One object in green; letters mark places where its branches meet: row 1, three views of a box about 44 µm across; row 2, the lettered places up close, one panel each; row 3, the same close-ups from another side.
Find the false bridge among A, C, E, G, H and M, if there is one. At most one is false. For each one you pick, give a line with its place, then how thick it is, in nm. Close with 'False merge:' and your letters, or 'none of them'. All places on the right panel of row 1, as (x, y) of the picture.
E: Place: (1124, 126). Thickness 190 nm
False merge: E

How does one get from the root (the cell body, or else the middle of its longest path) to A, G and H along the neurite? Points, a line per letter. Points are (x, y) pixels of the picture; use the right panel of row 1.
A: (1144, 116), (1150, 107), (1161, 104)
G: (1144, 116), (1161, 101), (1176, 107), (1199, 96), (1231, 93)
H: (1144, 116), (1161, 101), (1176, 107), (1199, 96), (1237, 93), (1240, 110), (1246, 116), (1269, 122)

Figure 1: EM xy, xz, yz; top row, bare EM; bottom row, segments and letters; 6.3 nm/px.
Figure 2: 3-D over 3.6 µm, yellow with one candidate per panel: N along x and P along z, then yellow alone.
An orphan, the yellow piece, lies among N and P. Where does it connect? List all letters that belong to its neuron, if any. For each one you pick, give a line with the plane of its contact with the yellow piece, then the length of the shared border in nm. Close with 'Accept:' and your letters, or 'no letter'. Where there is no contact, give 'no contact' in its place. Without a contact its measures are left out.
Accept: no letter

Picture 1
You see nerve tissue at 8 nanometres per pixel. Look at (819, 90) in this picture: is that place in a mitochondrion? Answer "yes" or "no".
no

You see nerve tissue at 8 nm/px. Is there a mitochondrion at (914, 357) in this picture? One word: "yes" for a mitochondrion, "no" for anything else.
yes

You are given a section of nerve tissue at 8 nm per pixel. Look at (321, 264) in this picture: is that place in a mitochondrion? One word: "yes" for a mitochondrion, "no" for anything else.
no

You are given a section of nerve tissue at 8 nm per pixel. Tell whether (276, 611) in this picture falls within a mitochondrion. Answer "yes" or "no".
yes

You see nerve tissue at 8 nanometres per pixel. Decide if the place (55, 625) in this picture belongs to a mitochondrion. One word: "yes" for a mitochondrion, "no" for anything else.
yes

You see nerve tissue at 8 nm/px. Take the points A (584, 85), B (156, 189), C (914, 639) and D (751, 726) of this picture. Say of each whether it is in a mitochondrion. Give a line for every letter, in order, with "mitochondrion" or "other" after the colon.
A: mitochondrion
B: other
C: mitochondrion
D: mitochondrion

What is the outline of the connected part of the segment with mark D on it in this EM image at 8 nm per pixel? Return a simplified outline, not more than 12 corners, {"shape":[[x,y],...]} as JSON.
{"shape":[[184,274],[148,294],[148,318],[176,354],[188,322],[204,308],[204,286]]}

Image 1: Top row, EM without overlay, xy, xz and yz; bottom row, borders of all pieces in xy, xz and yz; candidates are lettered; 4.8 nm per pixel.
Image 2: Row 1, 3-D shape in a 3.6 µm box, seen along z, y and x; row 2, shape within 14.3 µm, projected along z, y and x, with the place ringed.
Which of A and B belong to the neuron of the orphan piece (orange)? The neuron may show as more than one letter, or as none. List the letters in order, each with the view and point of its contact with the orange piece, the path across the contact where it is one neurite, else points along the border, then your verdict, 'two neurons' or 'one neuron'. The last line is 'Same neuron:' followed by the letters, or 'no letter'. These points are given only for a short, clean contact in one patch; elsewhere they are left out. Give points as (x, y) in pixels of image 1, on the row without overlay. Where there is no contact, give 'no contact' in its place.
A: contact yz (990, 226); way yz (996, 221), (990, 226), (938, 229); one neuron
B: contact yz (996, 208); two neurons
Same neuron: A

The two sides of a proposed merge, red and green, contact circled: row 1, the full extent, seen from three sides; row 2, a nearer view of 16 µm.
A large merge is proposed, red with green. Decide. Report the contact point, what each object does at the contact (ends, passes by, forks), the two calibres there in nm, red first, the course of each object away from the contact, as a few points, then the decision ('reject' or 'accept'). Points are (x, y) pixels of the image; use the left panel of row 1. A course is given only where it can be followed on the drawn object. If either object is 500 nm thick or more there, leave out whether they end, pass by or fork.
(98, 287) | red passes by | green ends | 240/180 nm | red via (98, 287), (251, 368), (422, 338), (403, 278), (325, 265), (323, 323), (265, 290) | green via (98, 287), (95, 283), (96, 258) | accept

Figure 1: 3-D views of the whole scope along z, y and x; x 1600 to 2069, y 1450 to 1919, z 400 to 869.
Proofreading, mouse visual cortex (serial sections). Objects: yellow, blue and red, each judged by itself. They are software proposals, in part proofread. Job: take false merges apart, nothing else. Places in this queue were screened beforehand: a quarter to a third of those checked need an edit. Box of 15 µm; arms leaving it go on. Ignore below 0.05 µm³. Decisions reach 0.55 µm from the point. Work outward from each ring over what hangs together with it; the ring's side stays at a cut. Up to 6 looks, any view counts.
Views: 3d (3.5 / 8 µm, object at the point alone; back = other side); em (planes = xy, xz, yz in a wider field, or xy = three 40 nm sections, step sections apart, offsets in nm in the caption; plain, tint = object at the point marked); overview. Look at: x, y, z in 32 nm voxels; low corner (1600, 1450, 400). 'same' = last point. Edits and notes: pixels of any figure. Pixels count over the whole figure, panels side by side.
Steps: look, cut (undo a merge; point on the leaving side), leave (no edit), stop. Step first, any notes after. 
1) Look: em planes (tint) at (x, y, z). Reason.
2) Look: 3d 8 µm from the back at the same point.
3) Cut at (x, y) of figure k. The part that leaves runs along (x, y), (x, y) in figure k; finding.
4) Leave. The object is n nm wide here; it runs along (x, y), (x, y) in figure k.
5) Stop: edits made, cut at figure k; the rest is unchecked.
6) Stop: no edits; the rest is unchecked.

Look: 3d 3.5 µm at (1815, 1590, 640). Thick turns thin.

#### Your task
Set down each line of the data precisely as it appears above.

#### Output of the task
One object in green; letters mark places where its branches meet: row 1, three views of a box about 44 µm across; row 2, the lettered places up close, one panel each; row 3, the same close-ups from another side.
Find the false bridge among A, C, E, G, H and M, if there is one. At most one is false. For each one you pick, give a line with its place, then how thick it is, in nm. Close with 'False merge:' and your letters, or 'none of them'. All places on the right panel of row 1, as (x, y) of the picture.
E: Place: (1124, 126). Thickness 190 nm
False merge: E

How does one get from the root (the cell body, or else the middle of its longest path) to A, G and H along the neurite? Points, a line per letter. Points are (x, y) pixels of the picture; use the right panel of row 1.
A: (1144, 116), (1150, 107), (1161, 104)
G: (1144, 116), (1161, 101), (1176, 107), (1199, 96), (1231, 93)
H: (1144, 116), (1161, 101), (1176, 107), (1199, 96), (1237, 93), (1240, 110), (1246, 116), (1269, 122)

Figure 1: EM xy, xz, yz; top row, bare EM; bottom row, segments and letters; 6.3 nm/px.
Figure 2: 3-D over 3.6 µm, yellow with one candidate per panel: N along x and P along z, then yellow alone.
An orphan, the yellow piece, lies among N and P. Where does it connect? List all letters that belong to its neuron, if any. For each one you pick, give a line with the plane of its contact with the yellow piece, then the length of the shared border in nm. Close with 'Accept:' and your letters, or 'no letter'. Where there is no contact, give 'no contact' in its place. Without a contact its measures are left out.
Accept: no letter

Picture 1
You see nerve tissue at 8 nanometres per pixel. Look at (819, 90) in this picture: is that place in a mitochondrion? Answer "yes" or "no".
no

You see nerve tissue at 8 nm/px. Is there a mitochondrion at (914, 357) in this picture? One word: "yes" for a mitochondrion, "no" for anything else.
yes

You are given a section of nerve tissue at 8 nm per pixel. Look at (321, 264) in this picture: is that place in a mitochondrion? One word: "yes" for a mitochondrion, "no" for anything else.
no

You are given a section of nerve tissue at 8 nm per pixel. Tell whether (276, 611) in this picture falls within a mitochondrion. Answer "yes" or "no".
yes

You see nerve tissue at 8 nanometres per pixel. Decide if the place (55, 625) in this picture belongs to a mitochondrion. One word: "yes" for a mitochondrion, "no" for anything else.
yes

You see nerve tissue at 8 nm/px. Take the points A (584, 85), B (156, 189), C (914, 639) and D (751, 726) of this picture. Say of each whether it is in a mitochondrion. Give a line for every letter, in order, with "mitochondrion" or "other" after the colon.
A: mitochondrion
B: other
C: mitochondrion
D: mitochondrion

What is the outline of the connected part of the segment with mark D on it in this EM image at 8 nm per pixel? Return a simplified outline, not more than 12 corners, {"shape":[[x,y],...]} as JSON.
{"shape":[[184,274],[148,294],[148,318],[176,354],[188,322],[204,308],[204,286]]}

Image 1: Top row, EM without overlay, xy, xz and yz; bottom row, borders of all pieces in xy, xz and yz; candidates are lettered; 4.8 nm per pixel.
Image 2: Row 1, 3-D shape in a 3.6 µm box, seen along z, y and x; row 2, shape within 14.3 µm, projected along z, y and x, with the place ringed.
Which of A and B belong to the neuron of the orphan piece (orange)? The neuron may show as more than one letter, or as none. List the letters in order, each with the view and point of its contact with the orange piece, the path across the contact where it is one neurite, else points along the border, then your verdict, 'two neurons' or 'one neuron'. The last line is 'Same neuron:' followed by the letters, or 'no letter'. These points are given only for a short, clean contact in one patch; elsewhere they are left out. Give points as (x, y) in pixels of image 1, on the row without overlay. Where there is no contact, give 'no contact' in its place.
A: contact yz (990, 226); way yz (996, 221), (990, 226), (938, 229); one neuron
B: contact yz (996, 208); two neurons
Same neuron: A

The two sides of a proposed merge, red and green, contact circled: row 1, the full extent, seen from three sides; row 2, a nearer view of 16 µm.
A large merge is proposed, red with green. Decide. Report the contact point, what each object does at the contact (ends, passes by, forks), the two calibres there in nm, red first, the course of each object away from the contact, as a few points, then the decision ('reject' or 'accept'). Points are (x, y) pixels of the image; use the left panel of row 1. A course is given only where it can be followed on the drawn object. If either object is 500 nm thick or more there, leave out whether they end, pass by or fork.
(98, 287) | red passes by | green ends | 240/180 nm | red via (98, 287), (251, 368), (422, 338), (403, 278), (325, 265), (323, 323), (265, 290) | green via (98, 287), (95, 283), (96, 258) | accept

Figure 1: 3-D views of the whole scope along z, y and x; x 1600 to 2069, y 1450 to 1919, z 400 to 869.
Proofreading, mouse visual cortex (serial sections). Objects: yellow, blue and red, each judged by itself. They are software proposals, in part proofread. Job: take false merges apart, nothing else. Places in this queue were screened beforehand: a quarter to a third of those checked need an edit. Box of 15 µm; arms leaving it go on. Ignore below 0.05 µm³. Decisions reach 0.55 µm from the point. Work outward from each ring over what hangs together with it; the ring's side stays at a cut. Up to 6 looks, any view counts.
Views: 3d (3.5 / 8 µm, object at the point alone; back = other side); em (planes = xy, xz, yz in a wider field, or xy = three 40 nm sections, step sections apart, offsets in nm in the caption; plain, tint = object at the point marked); overview. Look at: x, y, z in 32 nm voxels; low corner (1600, 1450, 400). 'same' = last point. Edits and notes: pixels of any figure. Pixels count over the whole figure, panels side by side.
Steps: look, cut (undo a merge; point on the leaving side), leave (no edit), stop. Step first, any notes after. 
1) Look: em planes (tint) at (x, y, z). Reason.
2) Look: 3d 8 µm from the back at the same point.
3) Cut at (x, y) of figure k. The part that leaves runs along (x, y), (x, y) in figure k; finding.
4) Leave. The object is n nm wide here; it runs along (x, y), (x, y) in figure k.
5) Stop: edits made, cut at figure k; the rest is unchecked.
6) Stop: no edits; the rest is unchecked.

Look: 3d 3.5 µm at (1815, 1590, 640). Thick turns thin.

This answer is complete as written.